I love my Blake, but I hate Heil with all my passion. I can't love both the personalities, it's better to die, but I'm not a coward to end my life over a matter, even a matter, matter to my love life. I'm a fighter.

"Please leave me." I pleaded through my life, but I'm not sure how I will manage to live without my Blake.

"I can't." He took one more step towards me that literally sent a chill down to my numb body. I can't imagine my life with the huge brown Monster, who has grey eyes that haunt my every dream mercilessly.

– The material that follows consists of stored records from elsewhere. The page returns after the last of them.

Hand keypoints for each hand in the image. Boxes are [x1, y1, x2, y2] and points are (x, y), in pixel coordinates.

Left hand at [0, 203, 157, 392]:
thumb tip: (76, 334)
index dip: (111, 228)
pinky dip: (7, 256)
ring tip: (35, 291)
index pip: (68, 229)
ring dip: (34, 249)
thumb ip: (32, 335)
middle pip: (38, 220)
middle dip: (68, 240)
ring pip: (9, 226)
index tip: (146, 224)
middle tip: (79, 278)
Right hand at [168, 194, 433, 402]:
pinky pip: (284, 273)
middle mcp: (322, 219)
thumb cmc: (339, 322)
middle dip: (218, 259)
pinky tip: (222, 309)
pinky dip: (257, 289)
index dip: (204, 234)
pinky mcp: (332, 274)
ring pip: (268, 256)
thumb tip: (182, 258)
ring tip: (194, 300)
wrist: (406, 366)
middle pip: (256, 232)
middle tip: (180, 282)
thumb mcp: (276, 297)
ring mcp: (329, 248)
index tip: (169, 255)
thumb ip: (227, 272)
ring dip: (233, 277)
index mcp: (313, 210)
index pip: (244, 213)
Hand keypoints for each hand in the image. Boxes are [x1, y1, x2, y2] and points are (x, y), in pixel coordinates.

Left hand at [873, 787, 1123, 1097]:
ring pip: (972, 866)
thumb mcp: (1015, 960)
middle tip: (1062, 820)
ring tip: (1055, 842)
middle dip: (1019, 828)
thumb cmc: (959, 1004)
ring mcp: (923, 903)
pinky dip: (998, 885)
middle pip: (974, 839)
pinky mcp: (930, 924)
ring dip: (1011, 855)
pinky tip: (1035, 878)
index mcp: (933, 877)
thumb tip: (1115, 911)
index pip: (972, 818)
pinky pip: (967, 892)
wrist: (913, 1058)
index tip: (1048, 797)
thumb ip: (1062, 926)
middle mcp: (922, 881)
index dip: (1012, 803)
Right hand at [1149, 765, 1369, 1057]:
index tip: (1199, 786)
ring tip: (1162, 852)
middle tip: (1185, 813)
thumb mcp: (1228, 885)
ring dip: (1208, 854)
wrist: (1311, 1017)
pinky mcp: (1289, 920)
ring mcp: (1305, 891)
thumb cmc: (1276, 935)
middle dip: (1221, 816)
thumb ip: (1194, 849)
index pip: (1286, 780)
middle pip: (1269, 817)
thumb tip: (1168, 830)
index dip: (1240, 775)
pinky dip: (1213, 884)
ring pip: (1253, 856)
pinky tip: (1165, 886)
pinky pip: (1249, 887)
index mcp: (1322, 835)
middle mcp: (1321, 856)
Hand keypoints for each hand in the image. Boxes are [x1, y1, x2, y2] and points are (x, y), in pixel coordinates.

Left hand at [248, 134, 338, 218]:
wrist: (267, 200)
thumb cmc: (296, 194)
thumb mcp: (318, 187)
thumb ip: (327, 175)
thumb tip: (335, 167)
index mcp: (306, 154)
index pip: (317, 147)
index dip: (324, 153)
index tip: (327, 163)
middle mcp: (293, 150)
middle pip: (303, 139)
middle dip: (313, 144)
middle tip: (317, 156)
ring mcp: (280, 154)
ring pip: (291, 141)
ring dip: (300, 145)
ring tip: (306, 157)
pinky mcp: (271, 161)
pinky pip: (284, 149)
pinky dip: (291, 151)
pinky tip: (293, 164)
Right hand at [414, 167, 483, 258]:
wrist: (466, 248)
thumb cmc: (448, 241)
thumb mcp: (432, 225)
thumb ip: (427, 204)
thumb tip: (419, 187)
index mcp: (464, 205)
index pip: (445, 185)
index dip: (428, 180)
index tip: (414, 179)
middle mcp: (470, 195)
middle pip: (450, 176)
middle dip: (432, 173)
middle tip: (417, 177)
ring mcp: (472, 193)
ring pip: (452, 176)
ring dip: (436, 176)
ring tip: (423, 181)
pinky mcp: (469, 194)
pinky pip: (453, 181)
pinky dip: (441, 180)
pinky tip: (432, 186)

"Please spare my life!!" I cried out of agony when I realized there is no way to escape from his firm custody. I was trapped.

"I can't leave you when you are bearing my baby." He whispered, afraid of scaring me; his gaze solely on my flat tummy.

"Baby?" I was stunned and speechless. Fresh drops of tears started to pool down through my already wet cheeks. If it had happened any other day, I would have been happy but now--- I don't want to carry another monster.

"I can't-- I-- I can't." My breath became uneven, my surroundings started to shake me mercilessly, the four walls began to squeeze the very little space I had between him, and even before I could able to seize the situation I blacked out in his arms.

I don't want to open my eyes ever again if this is my cruel fate. Please make this a dream. I beg you. Please!!!